After night two’s snoozefest at the Republican National Convention, Stephen Colbert was hoping things might get a little more interesting.
“We started out today, counting down to when Donald Trump will finally speak for the fourth time,” Colbert joked about Trump’s “Me Show.” But the real insanity began with music being piped out of Donald Trump’s helicopter as he landed. Except, the music was from the Harrison Ford movie “Air Force One,” where Ford’s presidential plane gets hijacked. “I assume, because, like Harrison Ford, Donald Trump is a famous person pretending to be the president.”
So, Trump got on his plane in New York City, flew to Cleveland, then jumped on his helicopter to fly to another part of Cleveland. Why waste so much fuel? Sen. Ted Cruz (R-TX) was speaking outside and it seemed like an excellent time to troll him with a flyby of the jet. Trump flew right behind Cruz’s rally, which begs the question, “Why is Ted Cruz still holding rallies?” Colbert asked.

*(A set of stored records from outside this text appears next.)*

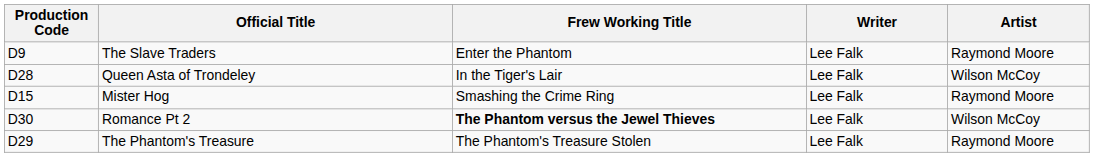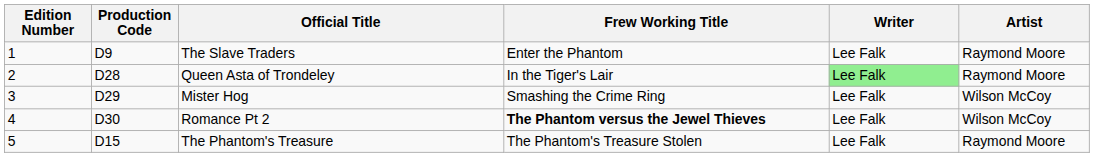+ column: Edition Number | 1 | 2 | 3 | 4 | 5
Queen Asta of Trondeley | Writer: no background -> lightgreen background
Queen Asta of Trondeley | Artist: Wilson McCoy -> Raymond Moore
Mister Hog | Production Code: D15 -> D29
Mister Hog | Artist: Raymond Moore -> Wilson McCoy
The Phantom's Treasure | Production Code: D29 -> D15
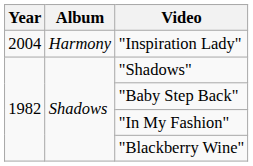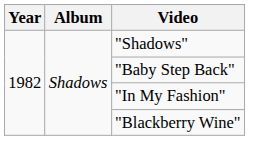- row: 2004 | Harmony | "Inspiration Lady"
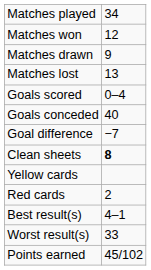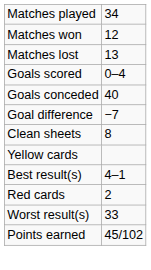- row: Matches drawn | 9
Clean sheets | column 2: bold -> normal
rows swapped: Red cards <-> Best result(s)
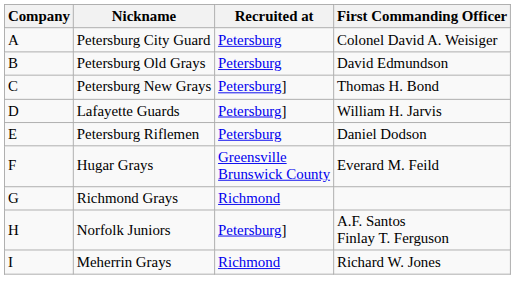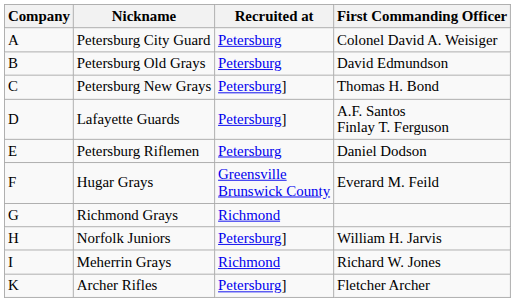Lafayette Guards | First Commanding Officer: William H. Jarvis -> A.F. Santos Finlay T. Ferguson
Norfolk Juniors | First Commanding Officer: A.F. Santos Finlay T. Ferguson -> William H. Jarvis
+ row: K | Archer Rifles | Petersburg] | Fletcher Archer
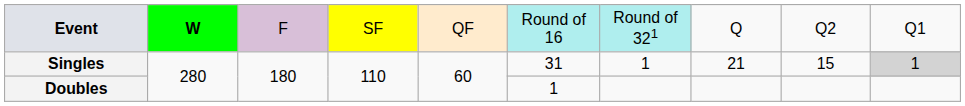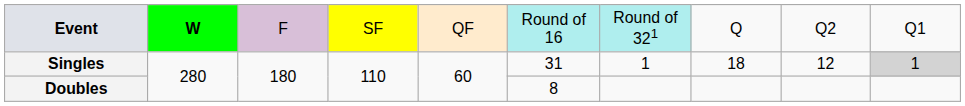Singles | column 8: 21 -> 18
Singles | column 9: 15 -> 12
Doubles | column 6: 1 -> 8
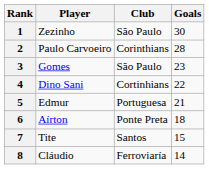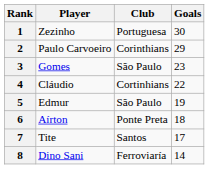1 | Club: São Paulo -> Portuguesa
2 | Goals: 28 -> 29
4 | Player: Dino Sani -> Cláudio
5 | Club: Portuguesa -> São Paulo
5 | Goals: 21 -> 19
7 | Goals: 15 -> 17
8 | Player: Cláudio -> Dino Sani
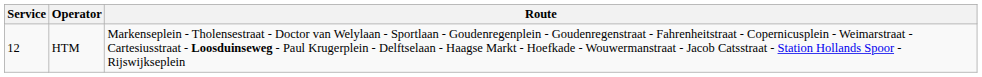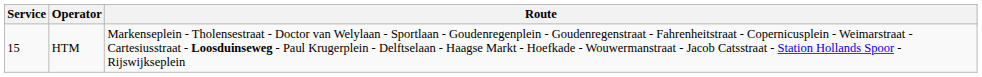HTM | Service: 12 -> 15
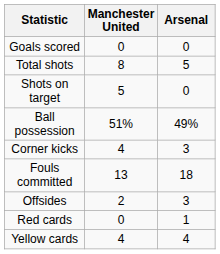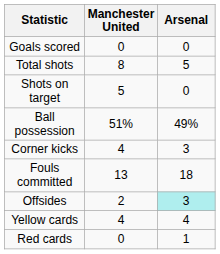Offsides | Arsenal: no background -> paleturquoise background
rows swapped: Yellow cards <-> Red cards
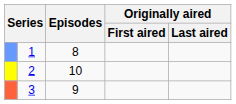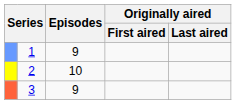1 | Episodes: 8 -> 9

But Cruz got the last word when he refused to endorse Trump and those on the floor had a meltdown. “Chaos!” Colbert exclaimed. “You can barely hear Cruz talking,” he said before comparing it to a clip from “Game of Thrones.”
“I can’t impress upon you how crazy this is. He was the prime time speaker and he did not endorse the candidate,” Colbert explained. “That’s like being the best man at a wedding and toasting the groom by saying, ‘Hey, buddy, you’ll find a good one eventually.'”
After Cruz, “Eric Trump gave a speech in front of America’s bright future,” Colbert said, highlighting the screen problems that seemed to be happening all night at the RNC. He promised to make America great again, ahead of schedule. “Yes, ahead of schedule, Donald Trump will end America sooner than we thought.”
The best part of the night, however, came when Texas billionaire Mark Cuban took the gloves off when talking about Trump. Cuban has notoriously slammed the GOP’s nominee, claiming he’s not as wealthy as he claims and he’s not all that good a businessman.
“When you’re going through customs and they ask if you’ve got anything to declare, try not to blurt out ‘bankruptcy,'” Cuban slammed.
“Oh, that’s a billionaire bitch slap,” Colbert said
“Donald, do you know that to be a billionaire, you have to have the billion part in your bank account,” Cuban continued. “Not just the air.”
”Your companies fail so often, you must’ve gone to business school at Trump University,” Cuban burned.
“Oh, Donald ― he just dropped you like one of your first two wives,” Colbert chimed in.
The best, however, was when Cuban said that the only way Trump was worth billions “is if I paid you $9.5 million to wash my balls!”